Click Radio (DXAM)
- Butuan; Philippines;
- Broadcast area: Agusan del Norte and surrounding areas
- Frequency: 103.1 MHz
- Branding: 103.1 Click Radio

Programming
- Languages: Cebuano, Filipino
- Format: Contemporary MOR, News, Talk
- Network: Radyo Serbato

Ownership
- Owner: Hypersonic Broadcasting Center
- Operator: Click General Merchandise

History
- First air date: 2013
- Former names: Sunny FM (2013–2019)

Technical information
- Licensing authority: NTC
- Class: C, D, E
- Power: 5,000 watts
- ERP: 10,000 watts

= DXAM-FM =

Radio station in Butuan, Philippines

DXAM (103.1 FM), broadcasting as 103.1 Click Radio, is a radio station owned by Hypersonic Broadcasting Center and operated by Click General Merchandise.
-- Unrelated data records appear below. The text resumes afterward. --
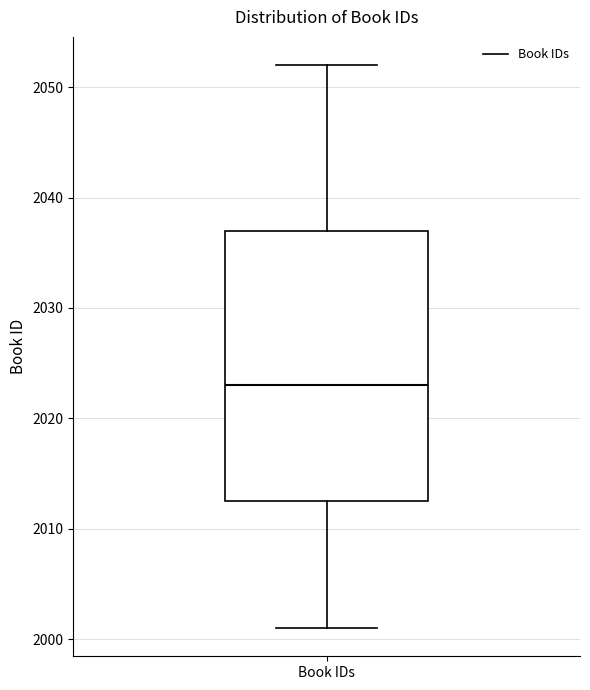

Transcribe this box plot: give where the median line is, the range the box spans, and where the two whiskers end, as read against the y-axis. The values are not printed on the chart, so give them approximately, as read against the axis.

median 2023, box 2013 to 2037, whiskers 2001 to 2052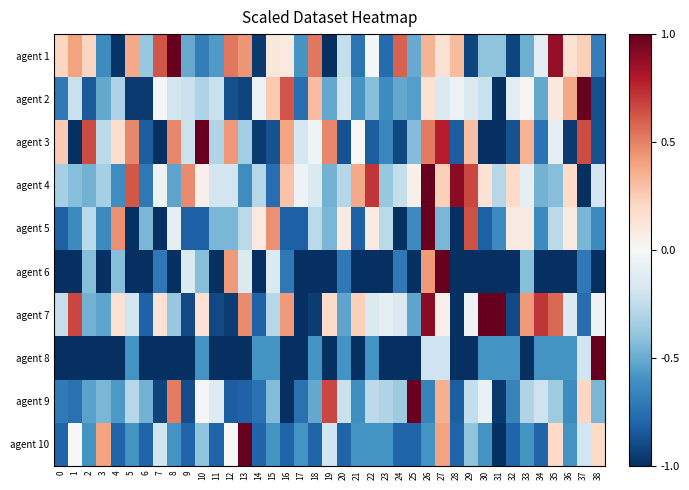

Count the number of categories in the chart.

39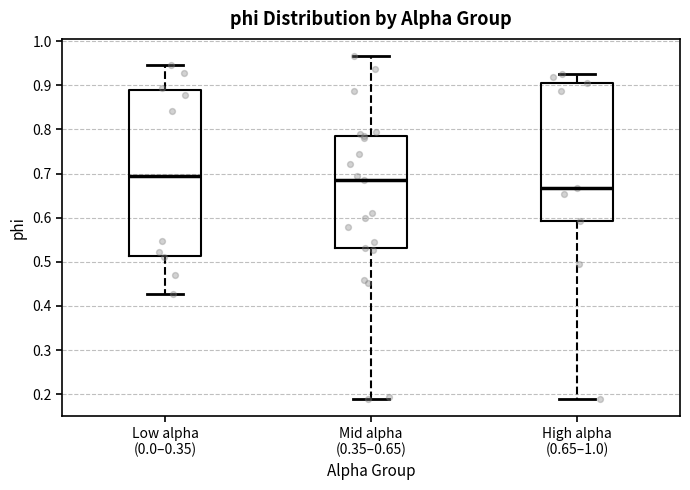

Reading left to right, read every box against the y-axis: the position of its median line, the range the box covers, and the ends of its whiskers. The values are not printed on the chart, so give them approximately, as read against the axis.

Low alpha (0.0–0.35): median 0.69, box 0.51 to 0.89, whiskers 0.43 to 0.94
Mid alpha (0.35–0.65): median 0.69, box 0.53 to 0.78, whiskers 0.19 to 0.97
High alpha (0.65–1.0): median 0.67, box 0.59 to 0.91, whiskers 0.19 to 0.92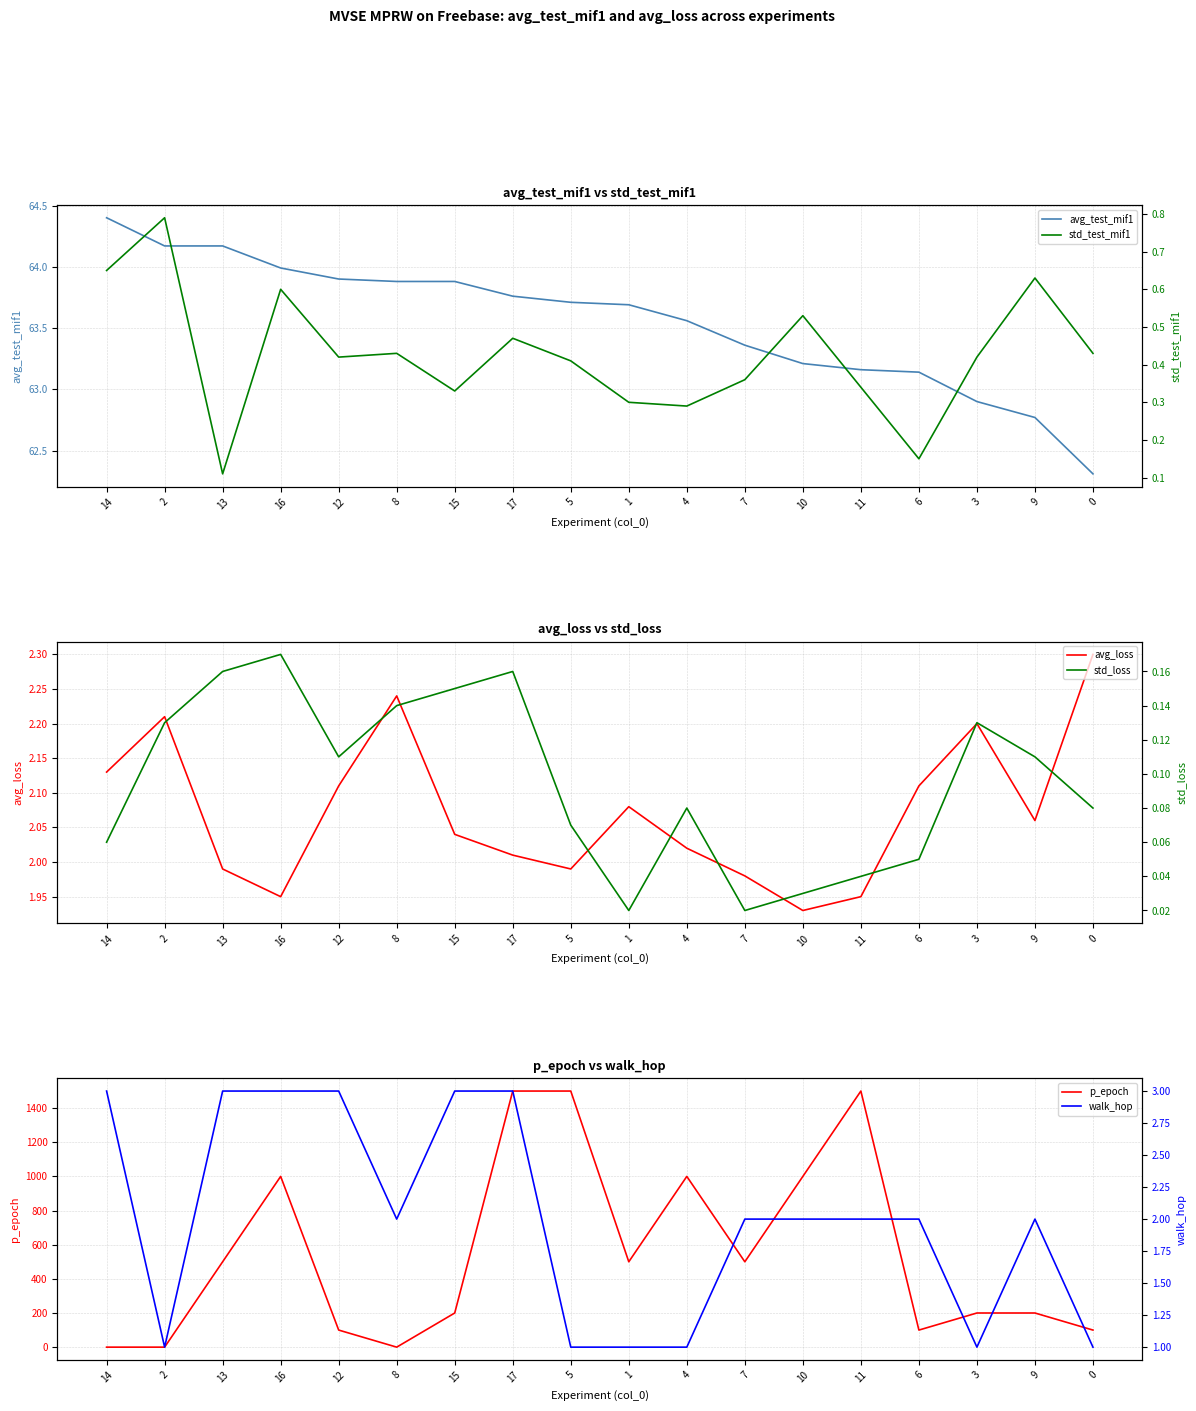

What is the sum of the p_epoch values at 12 and 13?

600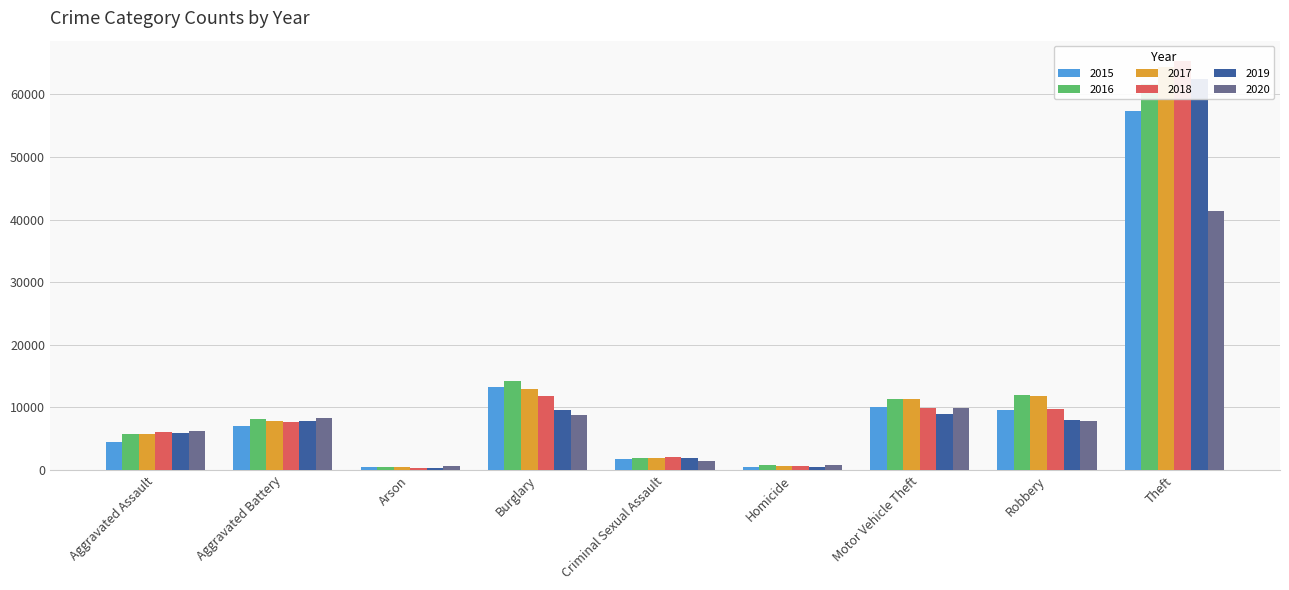

Rank the series at Burglary from highest to lowest value.

2016, 2015, 2017, 2018, 2019, 2020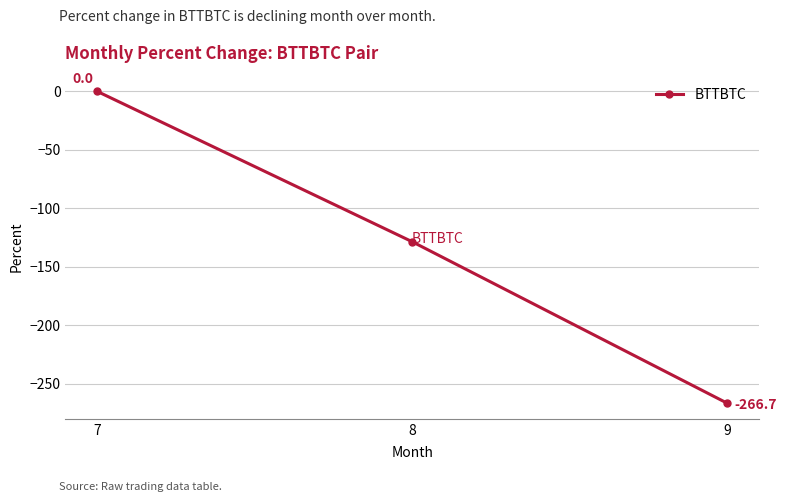

True or false: the data shows 0.0 at 7.

True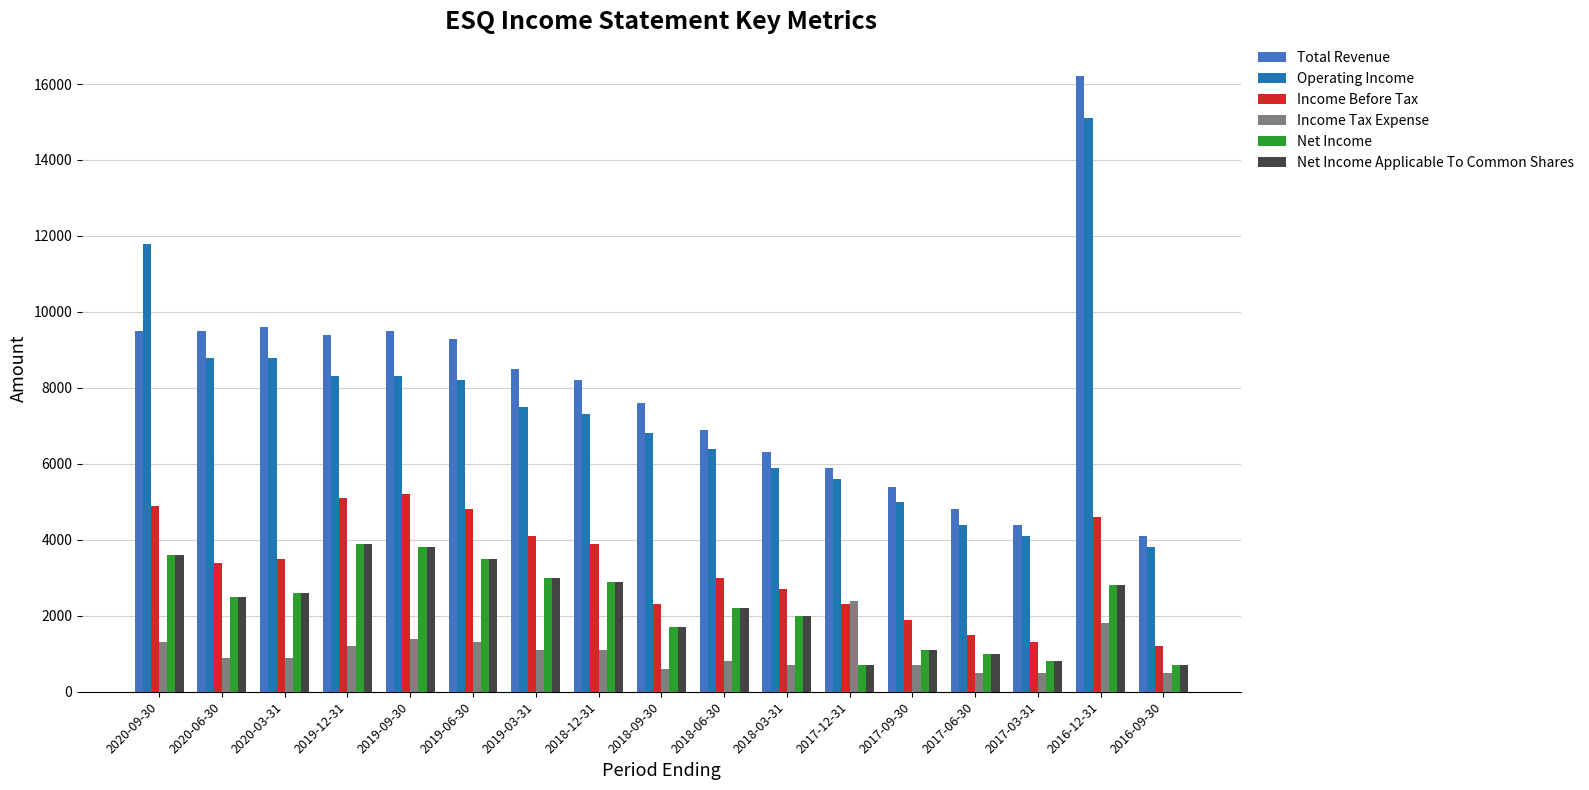

True or false: Net Income has a value of 2600 at 2020-03-31.

True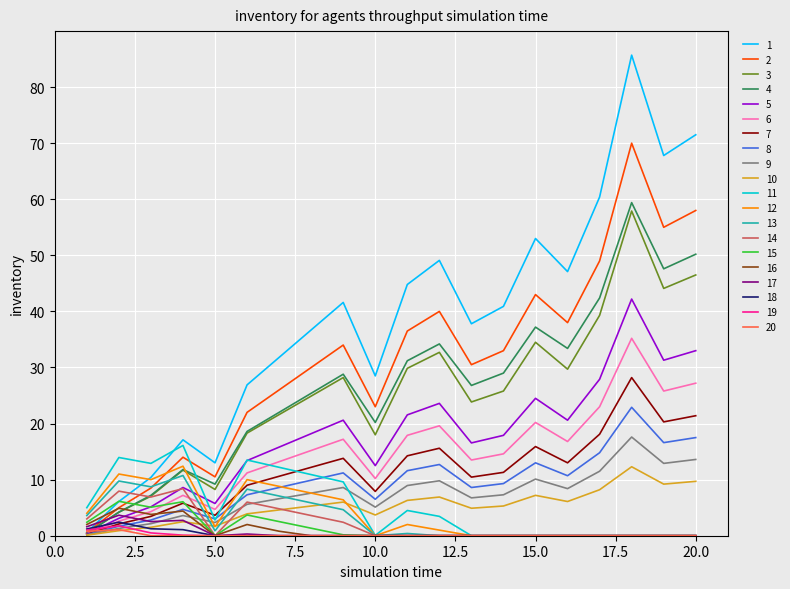

Which series has the largest total across all categories?

1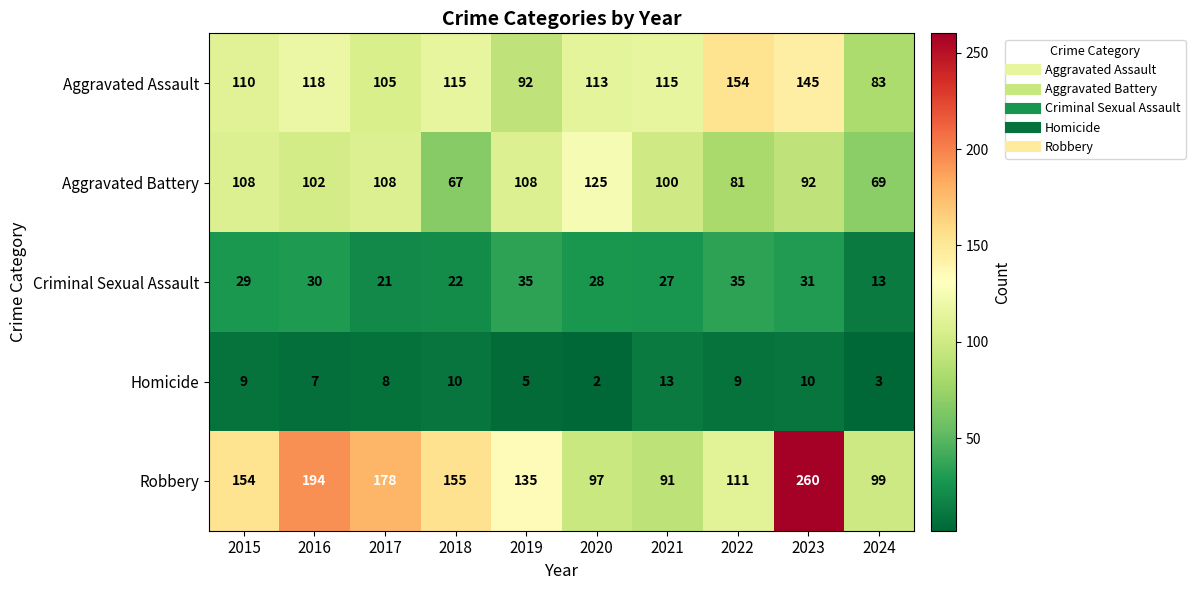

What is the maximum value shown in the chart?

260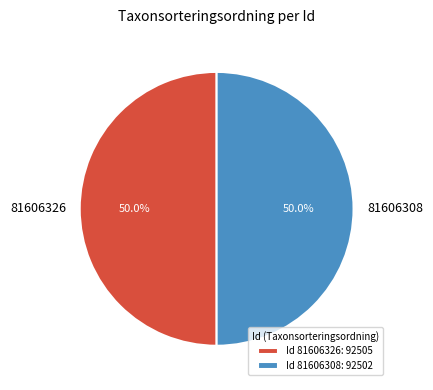

What percentage is the 81606326 slice, to the nearest percent?

50%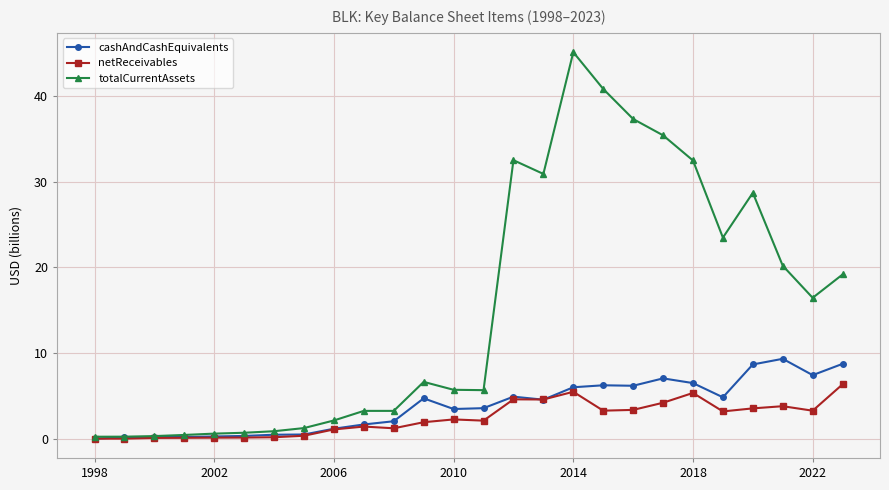

What is the value of the cashAndCashEquivalents point at the 20th from the left?

7.0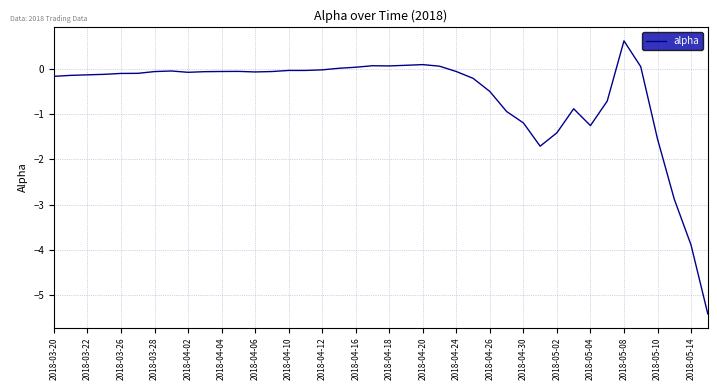

What is the difference between the maximum and minimum values?

6.0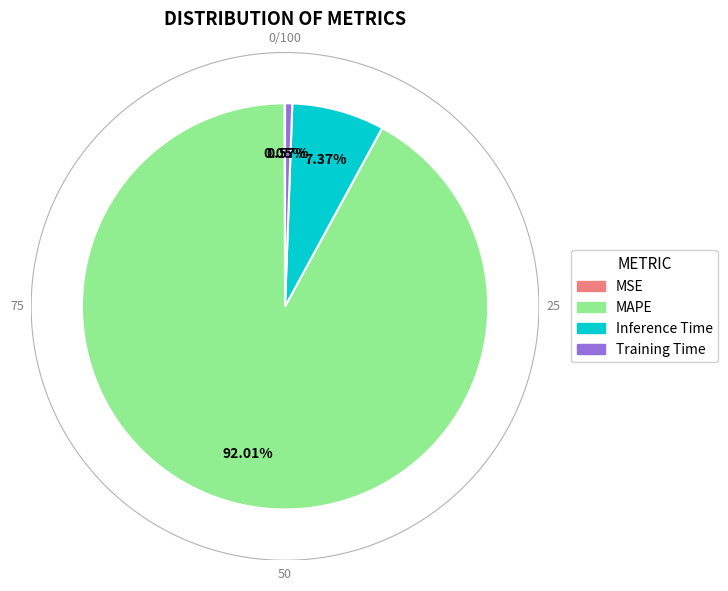

Between MSE and MAPE, which is larger?

MAPE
The station's studio is located at the Bolo-Chavez Bldg., South Montilla Blvd. cor. Noli Me Tangere St., Brgy. Diego Silang, Butuan, while its transmitter is located at Purok 8, Sitio Bangkaling, Brgy. Nongnong, Butuan.

==History==
The station was established in 2013 as Sunny FM under the management of Almont and Blue Waters Group of Companies. It aired a soft adult contemporary format. On November 5, 2019, it went off the air for operating without a business permit.

On January 18, 2021, it went back on air as Click Radio under the management of Click General Merchandise, a local establishment owned by Mr. Jerry Ytac. It switched to a news and music format under the Radyo Serbato network.